Segment Start: Records to process

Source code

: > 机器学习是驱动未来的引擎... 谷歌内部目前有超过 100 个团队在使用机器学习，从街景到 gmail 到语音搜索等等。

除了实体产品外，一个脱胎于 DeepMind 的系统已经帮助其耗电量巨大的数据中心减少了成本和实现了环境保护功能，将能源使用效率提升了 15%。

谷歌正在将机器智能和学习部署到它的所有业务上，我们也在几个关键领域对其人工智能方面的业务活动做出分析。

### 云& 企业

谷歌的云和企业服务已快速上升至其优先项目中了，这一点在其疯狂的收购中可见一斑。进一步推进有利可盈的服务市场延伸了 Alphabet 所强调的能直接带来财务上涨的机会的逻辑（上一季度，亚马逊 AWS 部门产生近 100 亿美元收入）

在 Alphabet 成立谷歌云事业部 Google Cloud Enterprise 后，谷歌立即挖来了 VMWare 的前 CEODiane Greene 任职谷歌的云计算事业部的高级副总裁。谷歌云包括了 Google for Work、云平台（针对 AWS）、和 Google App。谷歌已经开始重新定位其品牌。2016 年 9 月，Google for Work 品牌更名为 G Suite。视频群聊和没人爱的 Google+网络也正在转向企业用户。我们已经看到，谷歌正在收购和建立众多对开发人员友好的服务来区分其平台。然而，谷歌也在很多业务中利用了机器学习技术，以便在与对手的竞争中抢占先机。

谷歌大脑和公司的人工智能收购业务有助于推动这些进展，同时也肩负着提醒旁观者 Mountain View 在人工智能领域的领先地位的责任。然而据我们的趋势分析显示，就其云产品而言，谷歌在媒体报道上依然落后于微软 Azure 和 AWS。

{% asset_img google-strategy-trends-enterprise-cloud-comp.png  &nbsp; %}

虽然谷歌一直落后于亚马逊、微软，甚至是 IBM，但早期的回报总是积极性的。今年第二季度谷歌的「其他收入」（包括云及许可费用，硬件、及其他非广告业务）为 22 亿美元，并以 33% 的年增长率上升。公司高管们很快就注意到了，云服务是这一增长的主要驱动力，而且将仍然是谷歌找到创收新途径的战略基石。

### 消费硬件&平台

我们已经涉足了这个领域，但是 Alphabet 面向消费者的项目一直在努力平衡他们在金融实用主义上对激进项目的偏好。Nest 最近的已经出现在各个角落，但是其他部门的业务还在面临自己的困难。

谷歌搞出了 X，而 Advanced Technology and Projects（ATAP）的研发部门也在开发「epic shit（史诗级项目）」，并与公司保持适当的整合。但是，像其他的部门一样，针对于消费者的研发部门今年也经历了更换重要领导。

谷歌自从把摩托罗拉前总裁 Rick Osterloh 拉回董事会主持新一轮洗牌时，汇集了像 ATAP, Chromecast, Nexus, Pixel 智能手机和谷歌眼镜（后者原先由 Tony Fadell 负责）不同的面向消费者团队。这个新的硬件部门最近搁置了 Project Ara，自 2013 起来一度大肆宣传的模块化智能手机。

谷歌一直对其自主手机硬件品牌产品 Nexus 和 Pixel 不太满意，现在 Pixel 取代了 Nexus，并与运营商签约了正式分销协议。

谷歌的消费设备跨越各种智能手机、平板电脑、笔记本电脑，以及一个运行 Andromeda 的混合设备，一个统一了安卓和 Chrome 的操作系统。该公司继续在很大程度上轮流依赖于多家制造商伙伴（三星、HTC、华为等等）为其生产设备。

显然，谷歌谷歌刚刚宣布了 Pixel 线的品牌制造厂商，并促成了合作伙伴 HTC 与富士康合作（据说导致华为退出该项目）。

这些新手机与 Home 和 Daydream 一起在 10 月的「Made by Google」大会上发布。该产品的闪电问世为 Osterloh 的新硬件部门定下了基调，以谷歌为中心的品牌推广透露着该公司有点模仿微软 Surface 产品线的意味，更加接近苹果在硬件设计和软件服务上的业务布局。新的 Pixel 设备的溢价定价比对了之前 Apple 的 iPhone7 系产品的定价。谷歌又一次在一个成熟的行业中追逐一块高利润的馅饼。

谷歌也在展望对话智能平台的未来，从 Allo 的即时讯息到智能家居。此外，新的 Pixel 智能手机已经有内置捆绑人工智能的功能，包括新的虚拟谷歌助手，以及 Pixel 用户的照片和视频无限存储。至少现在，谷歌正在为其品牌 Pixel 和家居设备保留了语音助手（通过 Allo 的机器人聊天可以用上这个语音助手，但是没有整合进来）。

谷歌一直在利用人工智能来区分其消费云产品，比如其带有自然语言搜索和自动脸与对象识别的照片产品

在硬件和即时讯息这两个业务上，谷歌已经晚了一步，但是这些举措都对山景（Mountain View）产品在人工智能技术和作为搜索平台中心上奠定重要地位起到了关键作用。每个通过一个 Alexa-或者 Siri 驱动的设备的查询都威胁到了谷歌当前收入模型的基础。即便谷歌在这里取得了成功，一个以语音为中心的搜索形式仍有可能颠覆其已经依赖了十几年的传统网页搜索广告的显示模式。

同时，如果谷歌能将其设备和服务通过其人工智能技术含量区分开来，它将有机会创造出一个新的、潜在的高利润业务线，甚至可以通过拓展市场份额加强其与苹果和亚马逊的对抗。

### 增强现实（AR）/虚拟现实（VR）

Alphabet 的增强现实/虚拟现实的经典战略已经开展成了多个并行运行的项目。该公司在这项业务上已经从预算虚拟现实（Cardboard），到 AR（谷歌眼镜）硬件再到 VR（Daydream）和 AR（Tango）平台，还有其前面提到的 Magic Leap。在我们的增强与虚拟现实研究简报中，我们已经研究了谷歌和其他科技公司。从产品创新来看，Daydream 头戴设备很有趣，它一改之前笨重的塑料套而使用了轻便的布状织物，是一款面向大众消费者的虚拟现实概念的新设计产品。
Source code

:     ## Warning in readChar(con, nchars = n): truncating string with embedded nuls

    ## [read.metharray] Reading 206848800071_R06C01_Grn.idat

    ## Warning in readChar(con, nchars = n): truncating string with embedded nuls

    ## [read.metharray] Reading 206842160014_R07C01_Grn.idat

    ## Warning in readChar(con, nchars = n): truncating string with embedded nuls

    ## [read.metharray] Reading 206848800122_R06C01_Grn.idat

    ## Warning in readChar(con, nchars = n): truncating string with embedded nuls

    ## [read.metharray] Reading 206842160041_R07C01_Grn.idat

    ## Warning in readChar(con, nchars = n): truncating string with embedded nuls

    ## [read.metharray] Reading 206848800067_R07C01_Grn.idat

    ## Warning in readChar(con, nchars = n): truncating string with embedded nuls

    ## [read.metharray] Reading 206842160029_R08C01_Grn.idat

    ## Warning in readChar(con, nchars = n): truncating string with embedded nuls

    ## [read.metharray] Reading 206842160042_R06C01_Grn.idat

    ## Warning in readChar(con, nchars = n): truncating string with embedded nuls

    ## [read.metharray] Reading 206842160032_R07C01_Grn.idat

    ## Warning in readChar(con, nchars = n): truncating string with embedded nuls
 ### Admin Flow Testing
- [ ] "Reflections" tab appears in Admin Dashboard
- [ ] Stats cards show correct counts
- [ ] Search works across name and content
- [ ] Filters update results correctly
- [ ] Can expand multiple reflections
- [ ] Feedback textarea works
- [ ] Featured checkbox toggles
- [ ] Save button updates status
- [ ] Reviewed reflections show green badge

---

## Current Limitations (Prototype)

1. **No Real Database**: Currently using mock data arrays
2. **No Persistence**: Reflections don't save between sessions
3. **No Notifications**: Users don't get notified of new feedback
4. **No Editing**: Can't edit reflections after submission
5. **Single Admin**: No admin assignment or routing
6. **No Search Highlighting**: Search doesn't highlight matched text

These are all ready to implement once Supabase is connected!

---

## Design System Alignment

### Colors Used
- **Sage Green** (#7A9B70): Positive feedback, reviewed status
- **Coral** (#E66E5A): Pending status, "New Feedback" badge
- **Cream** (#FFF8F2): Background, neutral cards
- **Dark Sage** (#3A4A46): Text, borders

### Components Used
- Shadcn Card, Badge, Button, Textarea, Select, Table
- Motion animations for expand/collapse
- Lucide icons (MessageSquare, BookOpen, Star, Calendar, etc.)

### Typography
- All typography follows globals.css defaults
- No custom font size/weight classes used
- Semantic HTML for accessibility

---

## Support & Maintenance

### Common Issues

Segment End: Records to process

In the records above, the line with "这些新手机与 Home 和" marks the start and the line with "## [read.metharray] Reading 206842160014_R07C01_Grn.idat" marks the end; copy that stretch exactly, both lines included, and nothing else.

* [Task result]:
这些新手机与 Home 和 Daydream 一起在 10 月的「Made by Google」大会上发布。该产品的闪电问世为 Osterloh 的新硬件部门定下了基调，以谷歌为中心的品牌推广透露着该公司有点模仿微软 Surface 产品线的意味，更加接近苹果在硬件设计和软件服务上的业务布局。新的 Pixel 设备的溢价定价比对了之前 Apple 的 iPhone7 系产品的定价。谷歌又一次在一个成熟的行业中追逐一块高利润的馅饼。

谷歌也在展望对话智能平台的未来，从 Allo 的即时讯息到智能家居。此外，新的 Pixel 智能手机已经有内置捆绑人工智能的功能，包括新的虚拟谷歌助手，以及 Pixel 用户的照片和视频无限存储。至少现在，谷歌正在为其品牌 Pixel 和家居设备保留了语音助手（通过 Allo 的机器人聊天可以用上这个语音助手，但是没有整合进来）。

谷歌一直在利用人工智能来区分其消费云产品，比如其带有自然语言搜索和自动脸与对象识别的照片产品

在硬件和即时讯息这两个业务上，谷歌已经晚了一步，但是这些举措都对山景（Mountain View）产品在人工智能技术和作为搜索平台中心上奠定重要地位起到了关键作用。每个通过一个 Alexa-或者 Siri 驱动的设备的查询都威胁到了谷歌当前收入模型的基础。即便谷歌在这里取得了成功，一个以语音为中心的搜索形式仍有可能颠覆其已经依赖了十几年的传统网页搜索广告的显示模式。

同时，如果谷歌能将其设备和服务通过其人工智能技术含量区分开来，它将有机会创造出一个新的、潜在的高利润业务线，甚至可以通过拓展市场份额加强其与苹果和亚马逊的对抗。

### 增强现实（AR）/虚拟现实（VR）

Alphabet 的增强现实/虚拟现实的经典战略已经开展成了多个并行运行的项目。该公司在这项业务上已经从预算虚拟现实（Cardboard），到 AR（谷歌眼镜）硬件再到 VR（Daydream）和 AR（Tango）平台，还有其前面提到的 Magic Leap。在我们的增强与虚拟现实研究简报中，我们已经研究了谷歌和其他科技公司。从产品创新来看，Daydream 头戴设备很有趣，它一改之前笨重的塑料套而使用了轻便的布状织物，是一款面向大众消费者的虚拟现实概念的新设计产品。
Source code

:     ## Warning in readChar(con, nchars = n): truncating string with embedded nuls

    ## [read.metharray] Reading 206848800071_R06C01_Grn.idat

    ## Warning in readChar(con, nchars = n): truncating string with embedded nuls

    ## [read.metharray] Reading 206842160014_R07C01_Grn.idat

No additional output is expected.